__Work to complete__:
Look through the listing below, find every line with the string "Kotim", and copy it.
^^^^^^^^
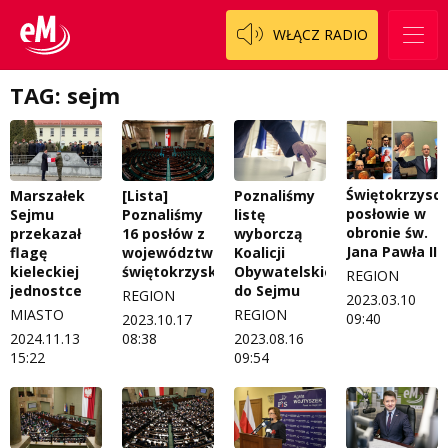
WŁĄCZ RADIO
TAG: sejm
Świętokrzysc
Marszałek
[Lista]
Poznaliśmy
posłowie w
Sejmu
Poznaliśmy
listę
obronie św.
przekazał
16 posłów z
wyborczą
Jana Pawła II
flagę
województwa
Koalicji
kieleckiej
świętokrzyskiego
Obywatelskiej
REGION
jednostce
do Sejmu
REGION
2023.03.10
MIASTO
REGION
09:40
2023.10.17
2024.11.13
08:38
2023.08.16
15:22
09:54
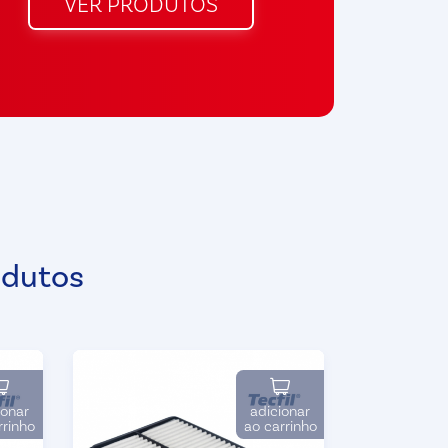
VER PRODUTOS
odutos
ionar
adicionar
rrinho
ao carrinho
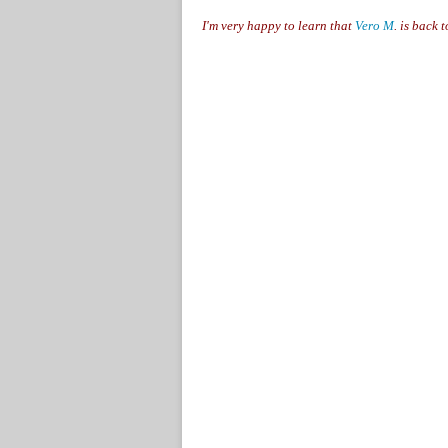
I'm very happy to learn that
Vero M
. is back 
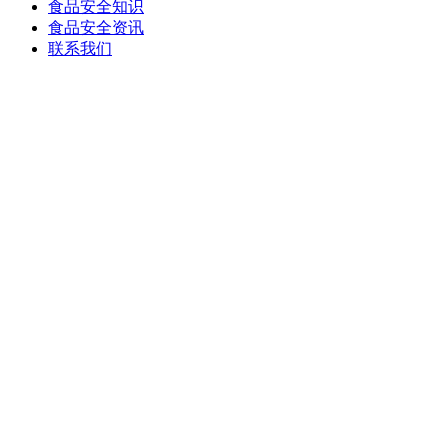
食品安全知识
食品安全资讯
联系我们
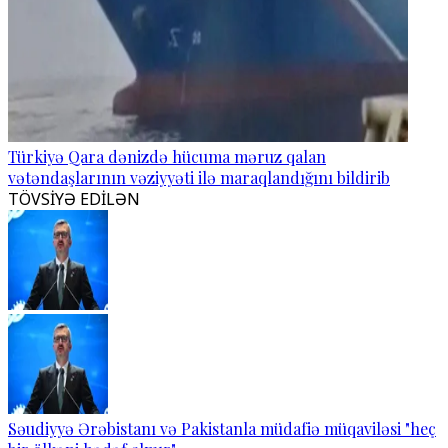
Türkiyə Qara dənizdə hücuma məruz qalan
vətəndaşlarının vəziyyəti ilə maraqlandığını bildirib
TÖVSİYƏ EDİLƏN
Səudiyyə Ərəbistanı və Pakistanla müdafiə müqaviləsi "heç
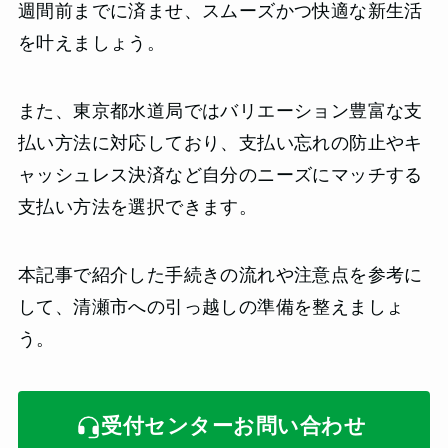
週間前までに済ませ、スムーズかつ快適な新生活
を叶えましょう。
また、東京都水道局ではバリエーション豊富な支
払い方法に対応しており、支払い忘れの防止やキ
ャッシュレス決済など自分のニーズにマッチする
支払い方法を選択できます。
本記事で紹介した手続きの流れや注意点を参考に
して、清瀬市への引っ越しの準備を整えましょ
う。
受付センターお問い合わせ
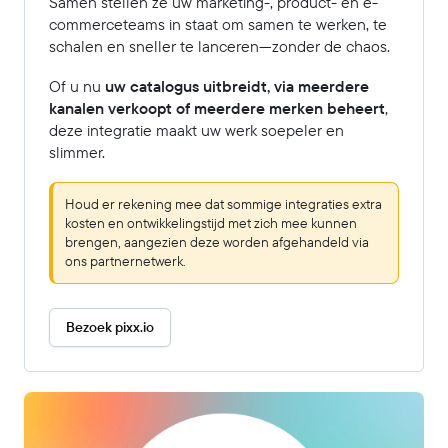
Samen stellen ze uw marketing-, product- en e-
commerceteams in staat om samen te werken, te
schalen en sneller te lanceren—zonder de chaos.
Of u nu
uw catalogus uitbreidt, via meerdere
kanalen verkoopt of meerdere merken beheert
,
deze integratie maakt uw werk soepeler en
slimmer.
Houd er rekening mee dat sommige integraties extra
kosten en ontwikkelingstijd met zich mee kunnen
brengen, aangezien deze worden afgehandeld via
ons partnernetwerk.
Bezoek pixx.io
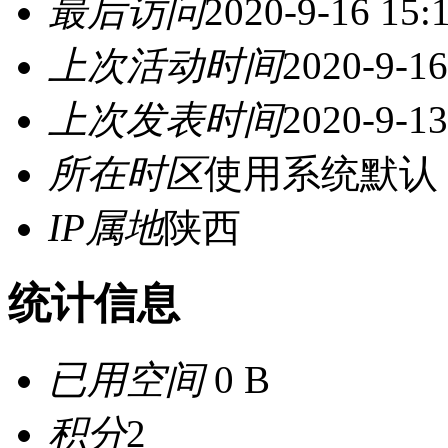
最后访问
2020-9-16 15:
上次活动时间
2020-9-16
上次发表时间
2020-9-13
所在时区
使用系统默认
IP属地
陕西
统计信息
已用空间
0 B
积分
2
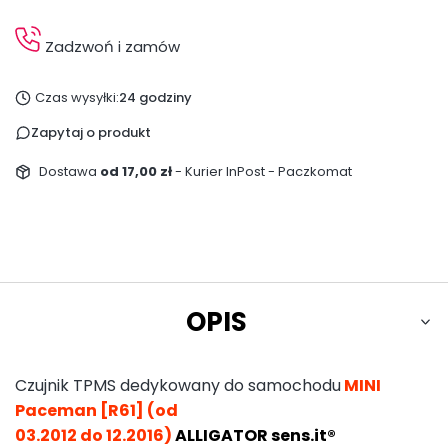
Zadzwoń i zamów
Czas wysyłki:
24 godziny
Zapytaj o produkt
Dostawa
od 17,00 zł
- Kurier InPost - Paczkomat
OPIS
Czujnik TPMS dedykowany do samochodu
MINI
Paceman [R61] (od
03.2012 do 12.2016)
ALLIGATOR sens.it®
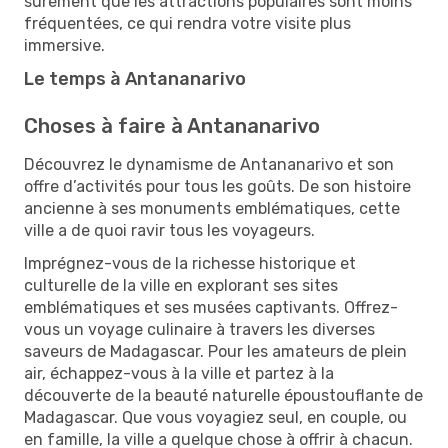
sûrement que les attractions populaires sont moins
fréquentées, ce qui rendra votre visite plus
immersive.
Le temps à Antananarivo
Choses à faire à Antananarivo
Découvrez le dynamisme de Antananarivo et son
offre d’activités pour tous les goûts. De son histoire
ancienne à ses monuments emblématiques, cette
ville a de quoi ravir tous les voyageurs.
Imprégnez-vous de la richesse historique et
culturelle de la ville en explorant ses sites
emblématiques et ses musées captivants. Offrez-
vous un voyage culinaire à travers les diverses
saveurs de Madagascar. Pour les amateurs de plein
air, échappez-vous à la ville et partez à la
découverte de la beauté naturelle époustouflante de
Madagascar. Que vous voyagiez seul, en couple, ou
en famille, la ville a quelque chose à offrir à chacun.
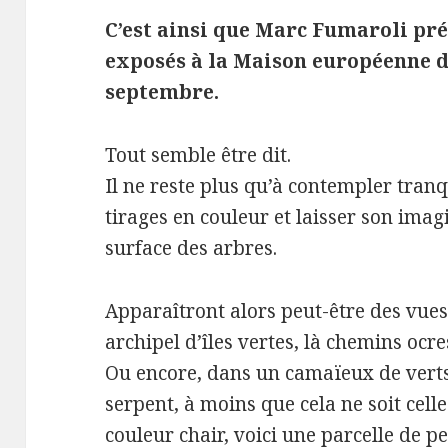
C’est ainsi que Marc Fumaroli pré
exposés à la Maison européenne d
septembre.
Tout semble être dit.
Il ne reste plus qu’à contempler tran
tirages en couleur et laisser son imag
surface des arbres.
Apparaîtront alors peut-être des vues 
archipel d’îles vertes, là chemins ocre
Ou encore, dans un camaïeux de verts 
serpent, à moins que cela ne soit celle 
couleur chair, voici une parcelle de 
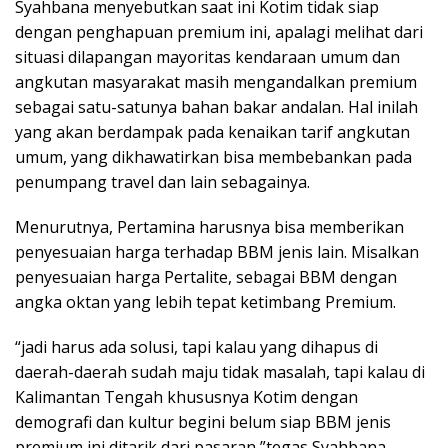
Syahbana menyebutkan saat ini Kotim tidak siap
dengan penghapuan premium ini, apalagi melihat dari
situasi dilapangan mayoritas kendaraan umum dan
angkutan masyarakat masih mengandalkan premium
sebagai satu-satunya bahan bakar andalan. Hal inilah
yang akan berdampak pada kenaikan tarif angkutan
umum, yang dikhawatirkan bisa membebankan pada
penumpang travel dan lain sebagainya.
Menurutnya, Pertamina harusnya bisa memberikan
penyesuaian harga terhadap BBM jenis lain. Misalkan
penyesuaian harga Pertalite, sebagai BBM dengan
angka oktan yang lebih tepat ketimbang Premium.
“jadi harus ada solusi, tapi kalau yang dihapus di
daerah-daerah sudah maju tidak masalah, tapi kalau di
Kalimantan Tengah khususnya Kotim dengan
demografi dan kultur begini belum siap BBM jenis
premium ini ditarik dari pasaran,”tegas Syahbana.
^^^^^^^^
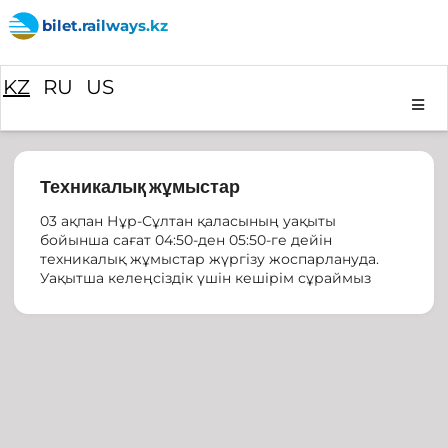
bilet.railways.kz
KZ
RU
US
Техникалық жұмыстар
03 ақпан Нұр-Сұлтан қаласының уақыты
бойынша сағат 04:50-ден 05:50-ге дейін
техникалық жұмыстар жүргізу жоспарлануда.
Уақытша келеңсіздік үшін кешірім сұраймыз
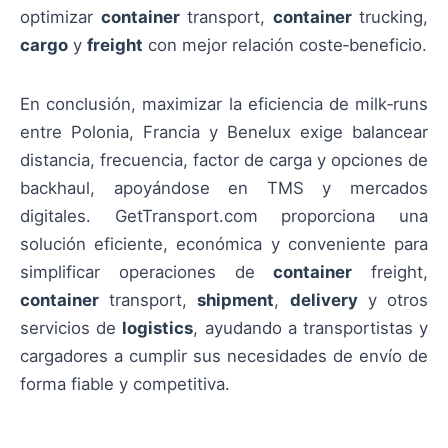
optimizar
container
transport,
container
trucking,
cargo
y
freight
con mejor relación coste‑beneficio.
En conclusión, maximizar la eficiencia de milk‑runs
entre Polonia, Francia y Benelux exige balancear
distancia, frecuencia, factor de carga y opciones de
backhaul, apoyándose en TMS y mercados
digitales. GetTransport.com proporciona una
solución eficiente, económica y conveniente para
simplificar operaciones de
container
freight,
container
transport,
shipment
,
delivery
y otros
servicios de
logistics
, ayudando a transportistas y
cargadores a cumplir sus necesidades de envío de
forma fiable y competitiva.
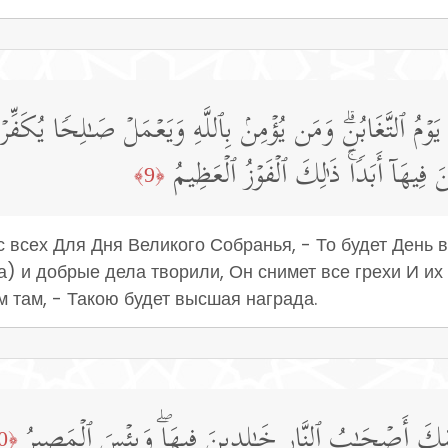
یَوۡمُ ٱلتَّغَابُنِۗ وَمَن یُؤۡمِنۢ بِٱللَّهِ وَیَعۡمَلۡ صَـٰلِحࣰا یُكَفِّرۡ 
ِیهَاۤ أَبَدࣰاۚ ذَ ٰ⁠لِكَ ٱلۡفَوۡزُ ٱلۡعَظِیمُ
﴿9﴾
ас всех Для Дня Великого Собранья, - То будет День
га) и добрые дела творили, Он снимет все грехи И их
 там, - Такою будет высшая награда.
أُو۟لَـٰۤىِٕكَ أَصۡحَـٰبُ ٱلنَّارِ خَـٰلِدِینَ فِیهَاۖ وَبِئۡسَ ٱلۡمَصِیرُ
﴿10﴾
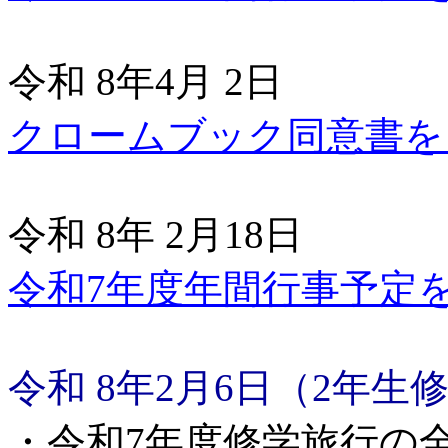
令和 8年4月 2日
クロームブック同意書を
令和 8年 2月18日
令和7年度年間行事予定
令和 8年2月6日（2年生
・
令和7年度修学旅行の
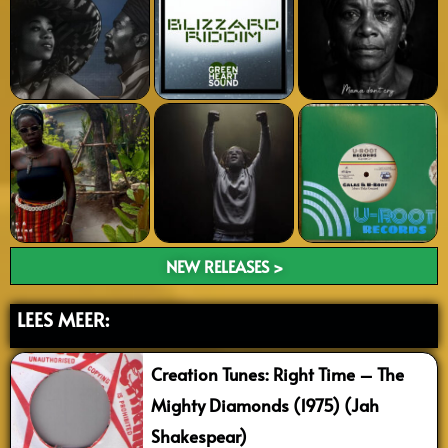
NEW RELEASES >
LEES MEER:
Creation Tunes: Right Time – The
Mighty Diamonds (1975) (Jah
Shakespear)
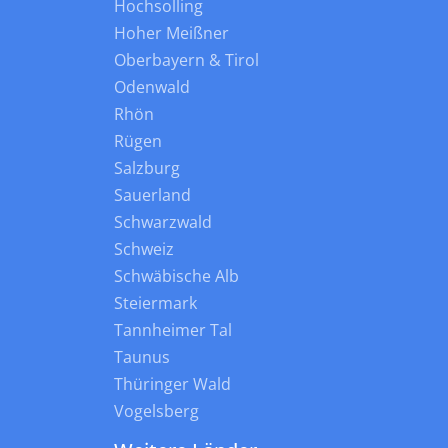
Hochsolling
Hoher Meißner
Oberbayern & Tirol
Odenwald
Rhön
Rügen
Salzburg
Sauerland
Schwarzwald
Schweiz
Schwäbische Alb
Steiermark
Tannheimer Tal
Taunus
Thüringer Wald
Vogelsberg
^^^^^^^^
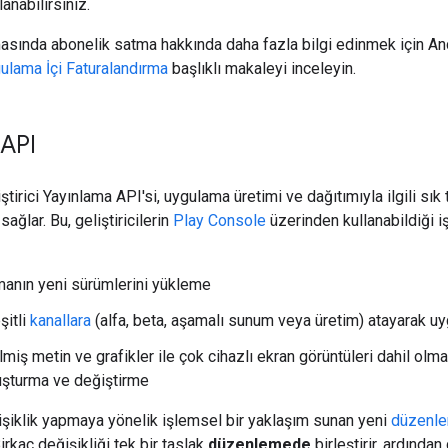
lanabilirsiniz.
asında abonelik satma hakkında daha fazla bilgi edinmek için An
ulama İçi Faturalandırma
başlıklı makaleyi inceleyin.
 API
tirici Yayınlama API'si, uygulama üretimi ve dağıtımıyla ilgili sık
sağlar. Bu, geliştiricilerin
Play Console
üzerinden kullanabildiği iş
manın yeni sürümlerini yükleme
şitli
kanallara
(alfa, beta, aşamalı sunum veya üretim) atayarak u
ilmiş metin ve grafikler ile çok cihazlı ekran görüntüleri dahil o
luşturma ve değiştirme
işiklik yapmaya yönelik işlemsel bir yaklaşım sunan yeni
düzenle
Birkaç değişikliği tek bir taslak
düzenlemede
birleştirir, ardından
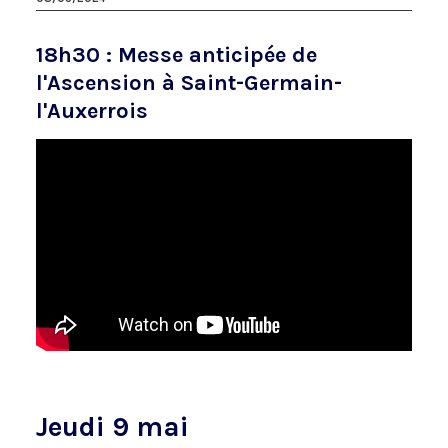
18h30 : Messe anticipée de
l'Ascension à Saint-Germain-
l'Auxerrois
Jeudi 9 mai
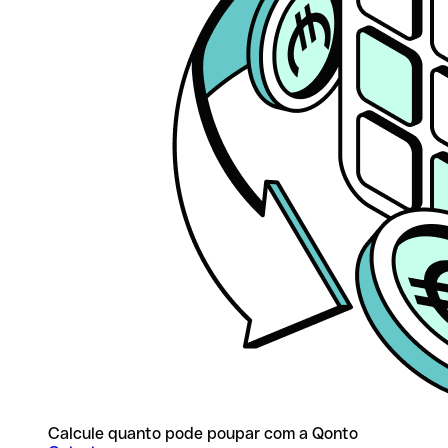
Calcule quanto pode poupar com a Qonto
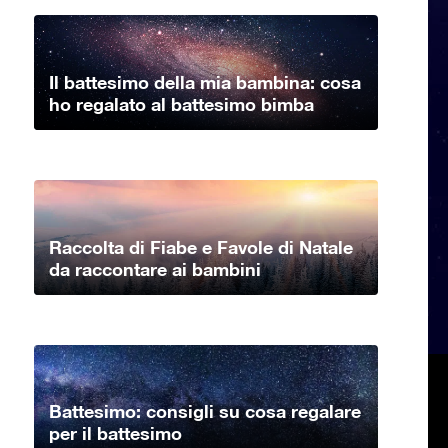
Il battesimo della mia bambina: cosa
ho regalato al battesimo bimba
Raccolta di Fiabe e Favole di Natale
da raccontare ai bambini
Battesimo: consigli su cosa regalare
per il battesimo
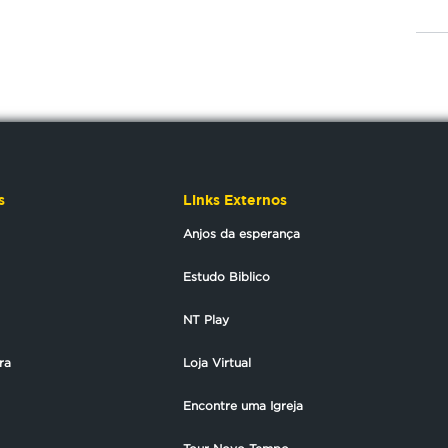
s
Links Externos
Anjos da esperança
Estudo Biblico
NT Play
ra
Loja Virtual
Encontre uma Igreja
^^^^^^^^
__Written solution__:
Syahbana menyebutkan saat ini Kotim tidak siap
Kalimantan Tengah khususnya Kotim dengan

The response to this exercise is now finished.